▸ Exercise details
Pull out every line of the material below that contains the string "term", and treat uppercase and lowercase as different.

** Records for processing follows **

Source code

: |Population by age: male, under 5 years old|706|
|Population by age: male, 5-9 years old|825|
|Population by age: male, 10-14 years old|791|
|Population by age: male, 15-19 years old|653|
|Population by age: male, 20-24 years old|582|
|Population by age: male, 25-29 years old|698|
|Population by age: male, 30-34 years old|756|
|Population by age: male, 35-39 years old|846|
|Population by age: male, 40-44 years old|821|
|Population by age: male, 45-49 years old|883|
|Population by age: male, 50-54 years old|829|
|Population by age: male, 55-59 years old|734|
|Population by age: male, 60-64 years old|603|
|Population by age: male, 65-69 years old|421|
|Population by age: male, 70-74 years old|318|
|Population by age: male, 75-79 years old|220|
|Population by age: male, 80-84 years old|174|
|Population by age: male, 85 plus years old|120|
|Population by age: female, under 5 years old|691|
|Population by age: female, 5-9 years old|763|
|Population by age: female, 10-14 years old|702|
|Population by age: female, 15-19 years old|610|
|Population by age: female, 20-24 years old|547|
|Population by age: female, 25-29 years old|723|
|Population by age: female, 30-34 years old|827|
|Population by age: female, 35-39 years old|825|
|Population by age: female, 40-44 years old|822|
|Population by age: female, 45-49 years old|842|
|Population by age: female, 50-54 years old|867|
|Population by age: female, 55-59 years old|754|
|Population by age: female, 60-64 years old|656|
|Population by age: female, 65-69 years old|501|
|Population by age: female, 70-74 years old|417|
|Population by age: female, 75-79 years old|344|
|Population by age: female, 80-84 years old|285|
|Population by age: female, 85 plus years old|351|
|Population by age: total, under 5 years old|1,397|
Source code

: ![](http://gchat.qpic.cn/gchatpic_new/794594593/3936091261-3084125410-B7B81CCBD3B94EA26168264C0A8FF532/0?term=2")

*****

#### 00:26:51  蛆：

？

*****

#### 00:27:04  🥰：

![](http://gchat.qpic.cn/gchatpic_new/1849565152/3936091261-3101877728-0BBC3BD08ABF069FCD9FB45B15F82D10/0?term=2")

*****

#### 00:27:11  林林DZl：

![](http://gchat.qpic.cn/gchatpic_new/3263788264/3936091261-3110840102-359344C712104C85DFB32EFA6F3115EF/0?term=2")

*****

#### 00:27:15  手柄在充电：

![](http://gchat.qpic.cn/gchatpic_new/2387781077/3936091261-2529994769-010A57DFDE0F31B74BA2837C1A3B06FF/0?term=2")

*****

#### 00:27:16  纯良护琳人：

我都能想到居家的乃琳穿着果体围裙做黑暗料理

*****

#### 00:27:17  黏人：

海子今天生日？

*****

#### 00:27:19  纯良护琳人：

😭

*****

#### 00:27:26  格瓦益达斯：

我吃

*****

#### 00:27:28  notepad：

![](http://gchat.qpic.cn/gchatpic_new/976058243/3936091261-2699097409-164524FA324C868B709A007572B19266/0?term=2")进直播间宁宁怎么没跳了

** End of Records for processing **

▸ Solution to this task
: ![](http://gchat.qpic.cn/gchatpic_new/794594593/3936091261-3084125410-B7B81CCBD3B94EA26168264C0A8FF532/0?term=2")
![](http://gchat.qpic.cn/gchatpic_new/1849565152/3936091261-3101877728-0BBC3BD08ABF069FCD9FB45B15F82D10/0?term=2")
![](http://gchat.qpic.cn/gchatpic_new/3263788264/3936091261-3110840102-359344C712104C85DFB32EFA6F3115EF/0?term=2")
![](http://gchat.qpic.cn/gchatpic_new/2387781077/3936091261-2529994769-010A57DFDE0F31B74BA2837C1A3B06FF/0?term=2")
![](http://gchat.qpic.cn/gchatpic_new/976058243/3936091261-2699097409-164524FA324C868B709A007572B19266/0?term=2")进直播间宁宁怎么没跳了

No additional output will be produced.